(Extrait):
════════════════════
Il faut considérer que le commandement en rejoignant le peuple dans ses revendications légitimes a su sauvegarder le statut national de l’armée. Il lui reste à contribuer au parachèvement de l’édification de l’Etat national par la mise en place d’une Constitution et d’institutions de vrais pouvoirs d’autorisations, de régulations, d’habilitations et de contrôles. Cela mettra l’armée définitivement à l’abri des conflits politiques partisans, permettra de servir de base politique au gouvernement ou d’être un outil entre les mains d’un omnipotent.
Il serait fâcheux de croire que l’édification de l’Etat ne servira qu’à abriter l’armée nationale et la préserver de toute turpitude. Cette édification servira aussi à ancrer la démocratie et la faire fonctionner, ouvrir le gouvernement à la compétition et à l’alternance sans remise en cause des fondements de l’Etat et du rôle de l’armée, ni perturber le système de défense et de sécurité nationales, ni remettre en cause ou négliger nos devoirs et engagements internationaux.
Ce serait une ineptie de croire qu’une démocratie fonctionnelle puisse exister et gouverner sans l’édification et la consolidation de l’Etat national. C’est l’existence de l’Etat et de sa continuité qui a exigé et engendré des mécanismes démocratiques de la gouvernance, la représentation politique, la protection des libertés et des droits, et l’exigence de contre-pouvoirs.
Une absence d’issues, une difficulté d’agrégations et de convergences à la hauteur de la mobilisation unitaire des Algériens risquent de ternir encore plus l’image et la réputation de nos élites gouvernantes et de faire croire qu’elles n’arrivent pas à s’entendre sur un partage des pouvoirs, des privilèges ou pour des raisons chauvines. Alors qu’il sera question de résoudre comment seront gouvernés démocratiquement les Algériens, comment choisiront-ils leurs dirigeants, comment les contrôleront-ils et comment procéderont-ils pour les remplacer.
Sans une résolution de ces préalables, une course au pouvoir et aux postes risque de faire échouer toutes les bonnes volontés et gâcher toutes les opportunités. Il faut que les règles d’accès, d’exercice et de contrôle soient identifiées et affichées pour qu’elles soient respectées. C’est pourquoi il est urgent de commencer par identifier les rôles et les missions de l’Etat qui ne feront pas l’objet de disputes ni de compétitions à l’avenir.
Car, il s’agit de l’édification de l’Etat national démocratique de tous les constituants algériens qui imposera sa force légale et ses froids rapports légitimes à tous. Nous ne sommes pas là dans une illusion, ni une fiction, ni une creuse promesse. Il s’agit de suppléer à une incapacité à gérer le pays et à gouverner la nation. La première est structurelle et organisationnelle, la seconde est politique et institutionnelle.
════════════════════
(Relevé des données):
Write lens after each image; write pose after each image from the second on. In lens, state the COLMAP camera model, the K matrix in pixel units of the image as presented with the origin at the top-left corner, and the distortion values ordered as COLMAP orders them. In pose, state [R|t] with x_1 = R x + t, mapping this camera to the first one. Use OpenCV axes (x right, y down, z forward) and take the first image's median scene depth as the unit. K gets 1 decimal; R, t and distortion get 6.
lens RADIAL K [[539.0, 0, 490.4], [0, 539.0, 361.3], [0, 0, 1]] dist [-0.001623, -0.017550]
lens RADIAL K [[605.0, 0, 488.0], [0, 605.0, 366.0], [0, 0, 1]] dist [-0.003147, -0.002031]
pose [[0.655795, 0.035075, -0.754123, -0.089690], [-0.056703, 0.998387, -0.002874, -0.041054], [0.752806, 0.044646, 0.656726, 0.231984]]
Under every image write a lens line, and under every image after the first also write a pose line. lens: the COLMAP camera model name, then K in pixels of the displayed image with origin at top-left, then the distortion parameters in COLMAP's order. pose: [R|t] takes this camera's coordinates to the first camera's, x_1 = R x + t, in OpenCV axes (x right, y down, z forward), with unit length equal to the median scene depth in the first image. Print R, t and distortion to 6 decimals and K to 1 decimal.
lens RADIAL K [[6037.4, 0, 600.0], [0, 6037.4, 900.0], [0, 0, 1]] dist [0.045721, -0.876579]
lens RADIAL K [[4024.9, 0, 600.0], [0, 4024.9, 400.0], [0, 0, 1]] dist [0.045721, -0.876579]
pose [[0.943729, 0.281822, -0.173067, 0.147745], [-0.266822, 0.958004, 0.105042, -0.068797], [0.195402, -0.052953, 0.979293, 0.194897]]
════════════════════
Reprenez le texte sur l'édification de l'État national en Algérie et poursuivez-le à partir de sa dernière phrase. Les enregistrements ne servent pas à cet exercice.

(Réponse attendue):
Il faut trouver les voies et moyens pour rétablir la norme légale et instaurer la vérification et le contrôle. Pour pouvoir prétendre modifier et remplacer des pratiques et des habitudes en vigueur, il faut les identifier, les corriger et les imposer. L’opération de substitution de ces pratiques par des normes et des règles est plus importante et plus difficile mais plus efficace que le changement d’hommes. A la condition qu’elle se déroule sous l’œil vigilant d’une vraie justice, de militants du projet Algérie et de la démocratie, de la presse, de citoyens et de l’opinion.
Des habitudes et des pratiques de fraude enracinées constituent le soubassement du système algérien. La cooptation et la délégation de l’exercice du pouvoir lui permettent de s’adapter, survivre aux hommes et à ses crises de régénérescence. Les rouages des pouvoirs sont plus disciplinés vis-à-vis des réseaux d’allégeance et d’obédience. Ils ne changeront leurs habitudes que sous la contrainte de la loi et le contrôle de dûment représentants du peuple.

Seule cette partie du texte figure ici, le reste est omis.